昨日は、大雪による混雑で長時間ホームで待たされ、凍えながらやっとの思いで帰宅した。
あまりの寒さにろくに景色も楽しめなかったのが悔しく、温かい家の中から外を覗いてみたら、見事な雪景色だった。
しんしんと降る雪は、雨と違って音を立てない。
家屋も木々も、落ちてくる雪に埋もれていきながら、身動きひとつせず押し黙っている。
いつもなら夜道にコツコツと響き渡る人の足音も、
きし、きし、と雪を踏みしめて、
あるいは、さく、さく、と固まった雪溜まりにかかとを突き立てて、
静寂が壊れない程度の控えめな音を立てて歩き去っていく。
そしてまた、しんと静まり返る。
南国育ちで、雪のある風景を五感で感じ慣れていない私にとって、その音の風景は何だか現実離れしていて、夢を見るような心地でその静寂に浸った。
雪の降る風景の中に入りこむと、なぜかいつも、音について考える。
私のお気に入りの『蟲師』という漫画があって、その第二話「柔らかい角」を連想するからかもしれない。
『蟲師』の世界では、菌類や微生物よりも下等で、「生命の原生体そのものに近いもの達」のことを蟲(むし)と呼んでいる。
蟲が引き起こす現象は、奇々怪々で、幽霊や妖怪の類のようでもあるが、自然そのものが起こす超現象のことを広く示唆しているような節もあり、不快なおどろおどろしさはない。
人間が語りつくせない自然や生命の不思議を、分かりやすく具現化したものと言ってもいいかもしれない。

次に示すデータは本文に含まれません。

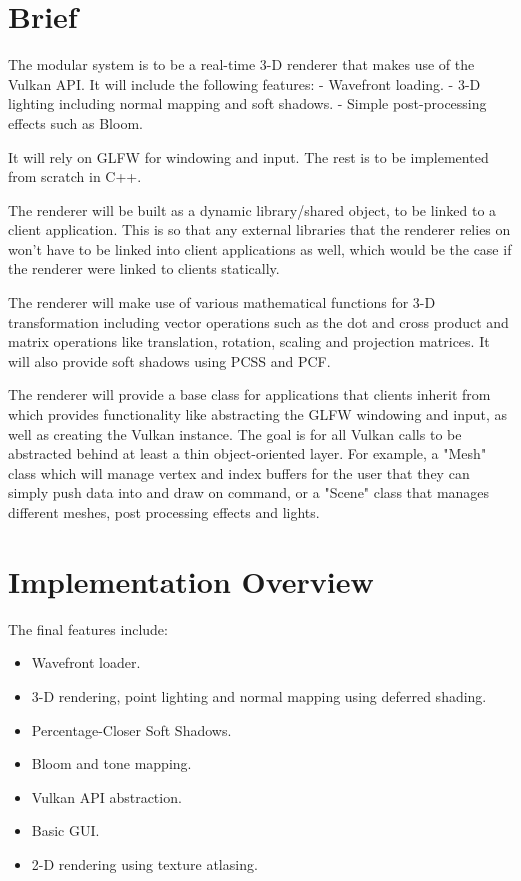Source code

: \documentclass[8pt]{article}
\begin{document}
		\begin{multicols}{2}
			\section{Brief}
			The modular system is to be a real-time 3-D renderer that makes
			use of the Vulkan API. It will include the following features:
			 - Wavefront loading.
			 - 3-D lighting including normal mapping and soft shadows.
			 - Simple post-processing effects such as Bloom.

			It will rely on GLFW for windowing and input. The rest is to be
			implemented from scratch in C++.

			The renderer will be built as a dynamic library/shared object, to
			be linked to a client application. This is so that any external
			libraries that the renderer relies on won't have to be linked into
			client applications as well, which would be the case if the renderer
			were linked to clients statically.

			The renderer will make use of various mathematical functions for
			3-D transformation including vector operations such as the dot
			and cross product and matrix operations like translation, rotation,
			scaling and projection matrices. It will also provide soft shadows
			using PCSS and PCF.

			The renderer will provide a base class for applications that clients
			inherit from which provides functionality like abstracting the GLFW
			windowing and input, as well as creating the Vulkan instance. The
			goal is for all Vulkan calls to be abstracted behind at least a thin
			object-oriented layer. For example, a "Mesh" class which will manage
			vertex and index buffers for the user that they can simply push data
			into and draw on command, or a "Scene" class that manages different
			meshes, post processing effects and lights.

			\section{Implementation Overview}
			The final features include:
			\begin{itemize}
				\item Wavefront loader.
				\item 3-D rendering, point lighting and normal mapping using deferred shading.
				\item Percentage-Closer Soft Shadows.
				\item Bloom and tone mapping.
				\item Vulkan API abstraction.
				\item Basic GUI.
				\item 2-D rendering using texture atlasing.
			\end{itemize}


\end{multicols}
\end{document}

そんな蟲にまつわる小話を集めたシリーズなのだが、「柔らかい角」というエピソードでは、音に関わる蟲が登場する。
舞台は、雪深い山奥の村。
主人公の蟲師は、そこで起こった不可解な病を調査するべく、村を訪れる。
その冒頭の会話から、一部を引用したい。
…このような雪の晩には物音ひとつしなくなり、話し声すら消えてしまう事もあるといいます。
そしてそういう時、耳を病んでしまう者が出るのです。
(蟲師(1) 「柔らかい角」p64 村長の台詞)
…これが音を喰ってるんです。普通森の中に棲息する蟲ですが、雪は音を吸収する。だから音を求めて里へ下りてきたんでしょう。
(蟲師(1)「柔らかい角」p66 ギンコの台詞)
雪が降り積もり、音を吸い取る。深い静寂のなかに長く居ると、人間の耳は病む。
この現象を、「音を喰う蟲」という可視的なものに昇華することで巧みに表現している。
タイトルの「柔らかい角」の意味や、蟲の寄生を解く鍵が、これまた大変に情緒豊かで、自然への畏敬と生命への丁寧な眼差しがとても愛情深く、語りだせばいくらでも語れるのだが…

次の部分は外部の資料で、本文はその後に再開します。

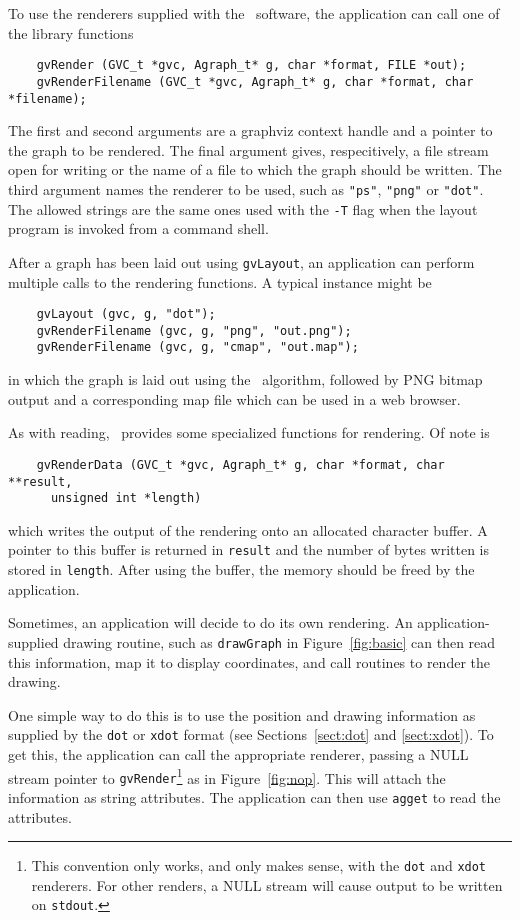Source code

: To use the renderers supplied with the \gviz\ software, the application
can call one of the library functions 
\begin{verbatim}
    gvRender (GVC_t *gvc, Agraph_t* g, char *format, FILE *out);
    gvRenderFilename (GVC_t *gvc, Agraph_t* g, char *format, char *filename);
\end{verbatim}
The first and second arguments are a graphviz context handle and a pointer
to the graph to be rendered. The final argument gives, respecitively,
a file stream open for writing or the name of a file to which the
graph should be written. The third argument names the renderer to
be used, such as {\tt "ps"}, {\tt "png"} or {\tt "dot"}.
The allowed strings are the same ones used with the {\tt -T} flag
when the layout program is invoked from a command shell.

After a graph has been laid out using {\tt gvLayout}, an application
can perform multiple calls to the rendering functions. A typical instance
might be  
\begin{verbatim}
    gvLayout (gvc, g, "dot");
    gvRenderFilename (gvc, g, "png", "out.png");
    gvRenderFilename (gvc, g, "cmap", "out.map");
\end{verbatim}
in which the graph is laid out using the \dot\ algorithm, followed by
PNG bitmap output and a corresponding map file which can be used in a web
browser.

As with reading, \gviz\ provides some specialized functions for rendering.
Of note is
\begin{verbatim}
    gvRenderData (GVC_t *gvc, Agraph_t* g, char *format, char **result, 
      unsigned int *length)
\end{verbatim}
which writes the output of the rendering onto an allocated character buffer. A pointer
to this buffer is returned in {\tt result} and the number of bytes written is stored in
{\tt length}. After using the buffer, the memory should be freed by the application.

Sometimes, an application will decide to do its own rendering.
An application-supplied
drawing routine, such as {\tt drawGraph} in Figure~\ref{fig:basic}
can then read this information,
map it to display coordinates, and call routines to render the drawing.

One simple way to do this is to use the position and drawing information as
supplied by the {\tt dot} or {\tt xdot} format (see
Sections~\ref{sect:dot} and \ref{sect:xdot}). To get this, the application
can call the appropriate renderer, passing a NULL stream
pointer to {\tt gvRender}\footnote{
This convention only works, and only makes sense, with the {\tt dot} 
and {\tt xdot} renderers. For other renders, a NULL stream will cause
output to be written on {\tt stdout}.} as in Figure~\ref{fig:nop}.
This will attach the information as string attributes. The application
can then use {\tt agget} to read the attributes.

ともかく、雪の風景を聴覚で感じ取る感受性の豊かさに感服したのと、見慣れぬ雪がもたらす「無音状態」への好奇心とで、この小話が、今でも強烈に記憶に残っているのだ。
だから、ひとたび雪景色のなかに閉じ込められると、私は半ば胸を高鳴らせながら、息をひそめ、沈黙の音に耳を澄ませる。
もしも、夜が更け、電車が終電を迎え、道路から車がいなくなり、人通りもまばらになり、店もすべて締まって、鳥や動物の物音さえもしなくなったら、世界はどうなるのだろう?
その世界は、うつくしいだろうか。
それとも、おそろしいだろうか。
その答えは、いずれを取っても正解な気がする。
音もなくしんしんと降る雪は、喧しい人間を押し隠し、自然の静寂の音を呼び覚ます。
かつては当たり前のようにはびこっていたであろう世界の沈黙を前にしたら、人間はきっと、その茫漠とした巨大な静けさに恐怖を感じるだろう。

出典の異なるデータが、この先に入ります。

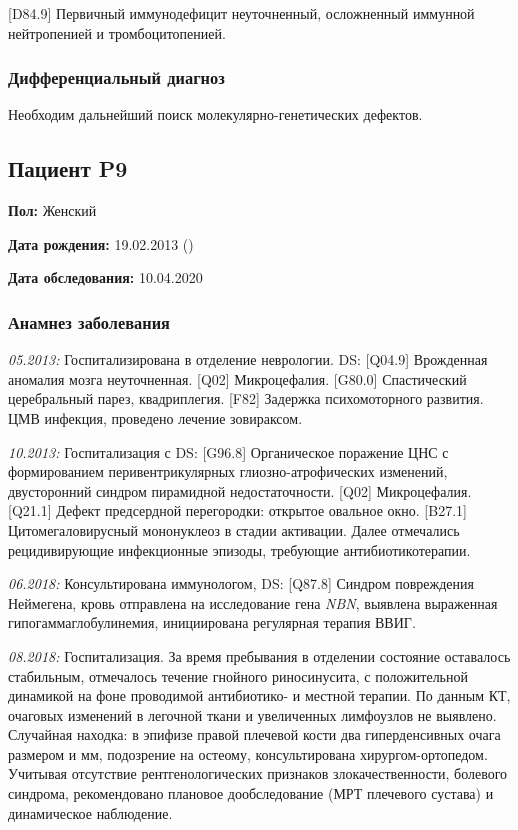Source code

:\documentclass[a4paper,14pt]{extarticle}
\newcommand{\mm}{мм}
\newcommand{\genename}[1]{\textit{#1}}
\newcommand{\pdate}[1]{\emph{#1:} }
\newcommand{\DS}[2]{[#2] #1}
\begin{document}
\DS{Первичный иммунодефицит неуточненный, осложненный иммунной нейтропенией и тромбоцитопенией}{D84.9}.

\subsubsection*{Дифференциальный диагноз}

Необходим дальнейший поиск молекулярно-генетических дефектов.

\newpage
\subsection*{Пациент P9}

\textbf{Пол:} Женский

\textbf{Дата рождения:} 19.02.2013 ()

\textbf{Дата обследования:} 10.04.2020

\subsubsection*{Анамнез заболевания}

\pdate{05.2013} Госпитализирована в отделение неврологии. DS: \DS{Врожденная аномалия мозга неуточненная}{Q04.9}. \DS{Микроцефалия}{Q02}. \DS{Спастический церебральный парез, квадриплегия}{G80.0}. \DS{Задержка психомоторного развития}{F82}. ЦМВ инфекция, проведено лечение зовираксом.

\pdate{10.2013} Госпитализация с DS: \DS{Органическое поражение ЦНС с формированием перивентрикулярных глиозно-атрофических изменений, двусторонний синдром пирамидной недостаточности}{G96.8}. \DS{Микроцефалия}{Q02}. \DS{Дефект предсердной перегородки: открытое овальное окно}{Q21.1}. \DS{Цитомегаловирусный мононуклеоз в стадии активации}{B27.1}. 
Далее отмечались рецидивирующие инфекционные эпизоды, требующие антибиотикотерапии. 

\pdate{06.2018} Консультирована иммунологом, DS: \DS{Синдром повреждения Неймегена}{Q87.8}, кровь отправлена на исследование гена \genename{NBN}, выявлена выраженная гипогаммаглобулинемия, инициирована регулярная терапия ВВИГ. 

\pdate{08.2018} Госпитализация. За время пребывания в отделении состояние оставалось стабильным, отмечалось течение гнойного риносинусита, с положительной динамикой на фоне проводимой антибиотико- и местной терапии. По данным КТ, очаговых изменений в легочной ткани и увеличенных лимфоузлов не выявлено. Случайная находка: в эпифизе правой плечевой кости два гиперденсивных очага размером \numprint[\mm]{5} и \numprint[\mm]{2} мм, подозрение на остеому, консультирована хирургом-ортопедом. Учитывая отсутствие рентгенологических признаков злокачественности, болевого синдрома, рекомендовано плановое дообследование (МРТ плечевого сустава) и динамическое наблюдение.
\end{document}
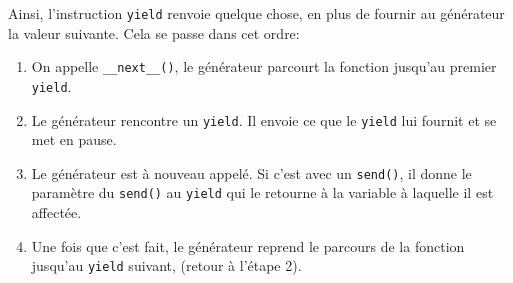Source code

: \documentclass[a4paper, 10pt]{article}
\begin{document}
Ainsi, l'instruction \texttt{yield} renvoie quelque chose, en plus de fournir au générateur la valeur suivante. Cela se passe dans cet ordre:
\begin{enumerate}
    \item On appelle \texttt{__next__()}, le générateur parcourt la fonction jusqu'au premier \texttt{yield}.
    \item Le générateur rencontre un \texttt{yield}. Il envoie ce que le \texttt{yield} lui fournit et se met en pause.
    \item Le générateur est à nouveau appelé. Si c'est avec un \texttt{send()}, il donne le paramètre du \texttt{send()} au \texttt{yield} qui le retourne à la variable à laquelle il est affectée.
    \item Une fois que c'est fait, le générateur reprend le parcours de la fonction jusqu'au \texttt{yield} suivant, (retour à l'étape 2).
\end{enumerate}
\end{document}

しかしその景色は、今や失われてしまった無音の風景は、きっと、息をのむほど美しいに違いない。
***
「柔らかい角」以外にも、雪にまつわる話がたくさんあります。
個人的には、「春と嘯く」(第四巻)と「冬の底」(第八巻)がオススメ。
各話に出てくる蟲のネーミングも、とても粋で、日本語の美しさに気付かされます。
『蟲師』シリーズは、アニメ化もされています。
色づけられた風景がこれまた素晴らしい。音楽も静かで幻想的で、とても美しいです。